__Task objective__
Convert the data, from its beginning up to and including the line that contains "Kerro meille kokemuksistasi.", into a Markdown table with the columns Row and Line, where Row numbers each line and Line holds its text. Leave out any blank lines.

Information given: Begin

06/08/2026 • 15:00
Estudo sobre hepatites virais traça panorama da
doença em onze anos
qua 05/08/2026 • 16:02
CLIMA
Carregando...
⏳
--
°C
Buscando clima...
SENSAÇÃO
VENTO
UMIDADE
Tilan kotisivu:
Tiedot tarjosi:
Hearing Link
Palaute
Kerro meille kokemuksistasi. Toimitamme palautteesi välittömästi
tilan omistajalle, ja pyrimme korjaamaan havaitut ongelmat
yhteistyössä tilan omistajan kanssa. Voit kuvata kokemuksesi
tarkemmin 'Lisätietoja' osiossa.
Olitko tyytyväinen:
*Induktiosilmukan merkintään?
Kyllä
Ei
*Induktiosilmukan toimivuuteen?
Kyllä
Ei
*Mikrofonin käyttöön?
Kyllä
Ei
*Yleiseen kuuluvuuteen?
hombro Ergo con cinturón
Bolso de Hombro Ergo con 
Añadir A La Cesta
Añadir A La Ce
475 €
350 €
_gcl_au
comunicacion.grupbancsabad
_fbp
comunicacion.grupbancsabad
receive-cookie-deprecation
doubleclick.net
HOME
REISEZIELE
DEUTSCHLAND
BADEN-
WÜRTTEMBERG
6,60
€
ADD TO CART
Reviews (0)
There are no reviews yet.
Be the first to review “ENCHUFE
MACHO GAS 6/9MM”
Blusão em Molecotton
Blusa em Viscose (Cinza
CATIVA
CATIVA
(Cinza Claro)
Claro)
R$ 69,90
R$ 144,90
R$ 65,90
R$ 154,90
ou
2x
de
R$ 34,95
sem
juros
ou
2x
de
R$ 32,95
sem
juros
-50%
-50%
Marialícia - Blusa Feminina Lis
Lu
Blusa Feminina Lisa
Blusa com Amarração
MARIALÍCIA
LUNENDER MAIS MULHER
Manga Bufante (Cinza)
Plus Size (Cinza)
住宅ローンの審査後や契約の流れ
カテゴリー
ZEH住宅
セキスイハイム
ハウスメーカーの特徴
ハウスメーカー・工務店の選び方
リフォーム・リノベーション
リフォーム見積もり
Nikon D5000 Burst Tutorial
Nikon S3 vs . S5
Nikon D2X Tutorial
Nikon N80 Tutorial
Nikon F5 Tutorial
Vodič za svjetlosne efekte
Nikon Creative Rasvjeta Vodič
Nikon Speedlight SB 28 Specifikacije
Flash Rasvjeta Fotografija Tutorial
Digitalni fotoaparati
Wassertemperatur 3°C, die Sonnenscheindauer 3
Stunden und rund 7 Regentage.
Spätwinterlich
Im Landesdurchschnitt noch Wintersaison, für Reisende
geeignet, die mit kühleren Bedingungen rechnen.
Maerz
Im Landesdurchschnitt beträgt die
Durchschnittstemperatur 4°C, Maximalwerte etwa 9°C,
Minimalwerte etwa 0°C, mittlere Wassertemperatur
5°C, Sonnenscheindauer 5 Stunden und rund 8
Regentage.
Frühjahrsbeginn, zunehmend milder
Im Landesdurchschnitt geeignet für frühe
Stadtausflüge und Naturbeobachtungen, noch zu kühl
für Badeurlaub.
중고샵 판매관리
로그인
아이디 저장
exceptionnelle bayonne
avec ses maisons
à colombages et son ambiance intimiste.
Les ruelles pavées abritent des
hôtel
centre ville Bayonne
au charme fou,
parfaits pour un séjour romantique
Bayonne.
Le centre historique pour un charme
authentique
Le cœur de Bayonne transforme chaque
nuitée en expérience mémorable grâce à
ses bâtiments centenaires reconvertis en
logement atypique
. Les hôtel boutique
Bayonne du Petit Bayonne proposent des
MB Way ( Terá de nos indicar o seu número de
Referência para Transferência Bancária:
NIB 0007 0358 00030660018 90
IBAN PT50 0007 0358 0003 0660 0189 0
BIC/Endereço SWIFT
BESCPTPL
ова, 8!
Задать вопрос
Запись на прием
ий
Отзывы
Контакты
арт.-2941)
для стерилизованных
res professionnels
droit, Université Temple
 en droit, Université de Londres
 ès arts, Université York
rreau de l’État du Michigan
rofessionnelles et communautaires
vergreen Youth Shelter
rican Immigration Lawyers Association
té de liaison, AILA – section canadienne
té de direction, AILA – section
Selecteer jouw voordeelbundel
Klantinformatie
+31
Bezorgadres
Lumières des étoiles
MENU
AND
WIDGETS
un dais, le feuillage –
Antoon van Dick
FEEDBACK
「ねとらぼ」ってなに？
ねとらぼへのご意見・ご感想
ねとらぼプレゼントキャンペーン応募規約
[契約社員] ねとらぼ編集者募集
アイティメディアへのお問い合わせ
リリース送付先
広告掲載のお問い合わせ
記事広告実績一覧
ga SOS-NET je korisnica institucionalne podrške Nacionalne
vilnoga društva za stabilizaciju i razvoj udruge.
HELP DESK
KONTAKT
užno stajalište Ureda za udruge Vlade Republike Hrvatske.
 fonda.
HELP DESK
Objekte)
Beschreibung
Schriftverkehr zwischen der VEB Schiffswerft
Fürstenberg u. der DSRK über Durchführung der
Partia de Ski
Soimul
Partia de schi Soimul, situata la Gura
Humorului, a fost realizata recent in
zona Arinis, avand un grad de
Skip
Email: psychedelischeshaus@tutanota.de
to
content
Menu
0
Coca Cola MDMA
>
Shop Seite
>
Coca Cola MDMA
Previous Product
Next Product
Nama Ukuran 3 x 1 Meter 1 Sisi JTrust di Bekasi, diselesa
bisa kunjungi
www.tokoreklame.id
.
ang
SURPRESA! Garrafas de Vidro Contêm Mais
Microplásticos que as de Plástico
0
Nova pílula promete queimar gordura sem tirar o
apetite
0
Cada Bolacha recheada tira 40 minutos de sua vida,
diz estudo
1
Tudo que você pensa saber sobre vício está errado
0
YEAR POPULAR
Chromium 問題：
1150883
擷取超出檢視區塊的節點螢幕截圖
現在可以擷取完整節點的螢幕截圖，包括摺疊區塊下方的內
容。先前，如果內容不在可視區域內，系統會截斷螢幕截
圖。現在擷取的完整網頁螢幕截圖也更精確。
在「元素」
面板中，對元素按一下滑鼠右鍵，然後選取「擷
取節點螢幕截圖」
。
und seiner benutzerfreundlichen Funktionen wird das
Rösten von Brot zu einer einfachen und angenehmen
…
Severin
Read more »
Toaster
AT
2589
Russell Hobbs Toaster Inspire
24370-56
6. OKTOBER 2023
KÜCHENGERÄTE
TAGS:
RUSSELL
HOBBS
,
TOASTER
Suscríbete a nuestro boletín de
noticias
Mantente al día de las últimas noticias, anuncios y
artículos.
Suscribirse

Information given: End

__Final answer__
| Row | Line |
|---|---|
| 1 | 06/08/2026 • 15:00 |
| 2 | Estudo sobre hepatites virais traça panorama da |
| 3 | doença em onze anos |
| 4 | qua 05/08/2026 • 16:02 |
| 5 | CLIMA |
| 6 | Carregando... |
| 7 | ⏳ |
| 8 | -- |
| 9 | °C |
| 10 | Buscando clima... |
| 11 | SENSAÇÃO |
| 12 | VENTO |
| 13 | UMIDADE |
| 14 | Tilan kotisivu: |
| 15 | Tiedot tarjosi: |
| 16 | Hearing Link |
| 17 | Palaute |
| 18 | Kerro meille kokemuksistasi. Toimitamme palautteesi välittömästi |